All that is wanted is an exact copy of the line containing "der gesetzlich Versicherten" and the lines after it, through the end of the records.

→ **Task data**:
Segment Open

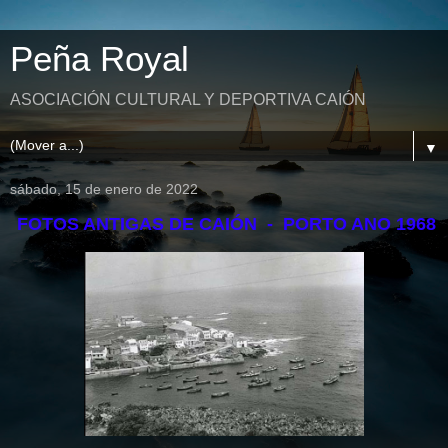
Peña Royal
ASOCIACIÓN CULTURAL Y DEPORTIVA CAIÓN
▼
sábado, 15 de enero de 2022
FOTOS ANTIGAS DE CAIÓN - PORTO ANO 1968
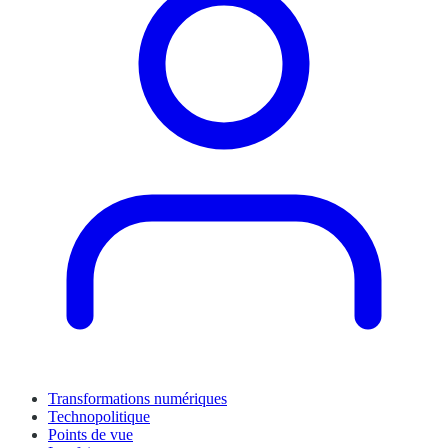
Transformations numériques
Technopolitique
Points de vue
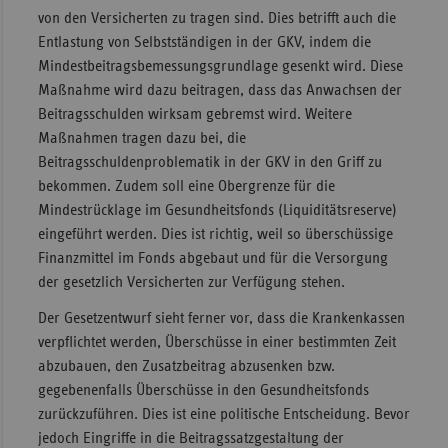
von den Versicherten zu tragen sind. Dies betrifft auch die
Sachse
Entlastung von Selbstständigen in der GKV, indem die
Sachse
Mindestbeitragsbemessungsgrundlage gesenkt wird. Diese
Anhal
Maßnahme wird dazu beitragen, dass das Anwachsen der
Beitragsschulden wirksam gebremst wird. Weitere
Schles
Maßnahmen tragen dazu bei, die
Holst
Beitragsschuldenproblematik in der GKV in den Griff zu
Thürin
bekommen. Zudem soll eine Obergrenze für die
Mindestrücklage im Gesundheitsfonds (Liquiditätsreserve)
eingeführt werden. Dies ist richtig, weil so überschüssige
Finanzmittel im Fonds abgebaut und für die Versorgung
der gesetzlich Versicherten zur Verfügung stehen.
Der Gesetzentwurf sieht ferner vor, dass die Krankenkassen
verpflichtet werden, Überschüsse in einer bestimmten Zeit
abzubauen, den Zusatzbeitrag abzusenken bzw.
gegebenenfalls Überschüsse in den Gesundheitsfonds
zurückzuführen. Dies ist eine politische Entscheidung. Bevor
jedoch Eingriffe in die Beitragssatzgestaltung der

Segment Closed

→ **Response**:
der gesetzlich Versicherten zur Verfügung stehen.
Der Gesetzentwurf sieht ferner vor, dass die Krankenkassen
verpflichtet werden, Überschüsse in einer bestimmten Zeit
abzubauen, den Zusatzbeitrag abzusenken bzw.
gegebenenfalls Überschüsse in den Gesundheitsfonds
zurückzuführen. Dies ist eine politische Entscheidung. Bevor
jedoch Eingriffe in die Beitragssatzgestaltung der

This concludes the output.